::: Material fornecido :::

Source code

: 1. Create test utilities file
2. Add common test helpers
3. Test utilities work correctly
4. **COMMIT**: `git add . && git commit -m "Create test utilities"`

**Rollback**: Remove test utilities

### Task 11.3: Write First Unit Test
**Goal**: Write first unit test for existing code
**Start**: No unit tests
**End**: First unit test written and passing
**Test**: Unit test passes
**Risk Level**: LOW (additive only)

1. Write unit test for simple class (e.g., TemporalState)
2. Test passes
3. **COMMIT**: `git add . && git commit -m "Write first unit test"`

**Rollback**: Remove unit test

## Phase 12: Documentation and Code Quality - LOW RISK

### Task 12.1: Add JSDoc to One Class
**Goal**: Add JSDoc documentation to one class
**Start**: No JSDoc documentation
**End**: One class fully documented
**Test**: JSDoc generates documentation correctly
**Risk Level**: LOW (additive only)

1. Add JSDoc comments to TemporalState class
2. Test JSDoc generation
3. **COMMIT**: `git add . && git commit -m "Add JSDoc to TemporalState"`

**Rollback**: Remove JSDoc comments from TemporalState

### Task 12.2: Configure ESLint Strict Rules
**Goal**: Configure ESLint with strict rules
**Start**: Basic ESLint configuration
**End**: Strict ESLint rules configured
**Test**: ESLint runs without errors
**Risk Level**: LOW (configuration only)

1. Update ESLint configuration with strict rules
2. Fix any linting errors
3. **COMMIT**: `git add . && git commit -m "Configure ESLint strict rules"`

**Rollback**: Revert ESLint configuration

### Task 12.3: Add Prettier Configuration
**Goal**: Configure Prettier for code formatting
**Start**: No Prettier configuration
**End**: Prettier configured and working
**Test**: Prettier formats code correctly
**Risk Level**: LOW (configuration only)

:::

Trabalho pedido: Pode transcrever todo o material, linha por linha, sem mudar nada?

Sua solução:
Source code

: 1. Create test utilities file
2. Add common test helpers
3. Test utilities work correctly
4. **COMMIT**: `git add . && git commit -m "Create test utilities"`

**Rollback**: Remove test utilities

### Task 11.3: Write First Unit Test
**Goal**: Write first unit test for existing code
**Start**: No unit tests
**End**: First unit test written and passing
**Test**: Unit test passes
**Risk Level**: LOW (additive only)

1. Write unit test for simple class (e.g., TemporalState)
2. Test passes
3. **COMMIT**: `git add . && git commit -m "Write first unit test"`

**Rollback**: Remove unit test

## Phase 12: Documentation and Code Quality - LOW RISK

### Task 12.1: Add JSDoc to One Class
**Goal**: Add JSDoc documentation to one class
**Start**: No JSDoc documentation
**End**: One class fully documented
**Test**: JSDoc generates documentation correctly
**Risk Level**: LOW (additive only)

1. Add JSDoc comments to TemporalState class
2. Test JSDoc generation
3. **COMMIT**: `git add . && git commit -m "Add JSDoc to TemporalState"`

**Rollback**: Remove JSDoc comments from TemporalState

### Task 12.2: Configure ESLint Strict Rules
**Goal**: Configure ESLint with strict rules
**Start**: Basic ESLint configuration
**End**: Strict ESLint rules configured
**Test**: ESLint runs without errors
**Risk Level**: LOW (configuration only)

1. Update ESLint configuration with strict rules
2. Fix any linting errors
3. **COMMIT**: `git add . && git commit -m "Configure ESLint strict rules"`

**Rollback**: Revert ESLint configuration

### Task 12.3: Add Prettier Configuration
**Goal**: Configure Prettier for code formatting
**Start**: No Prettier configuration
**End**: Prettier configured and working
**Test**: Prettier formats code correctly
**Risk Level**: LOW (configuration only)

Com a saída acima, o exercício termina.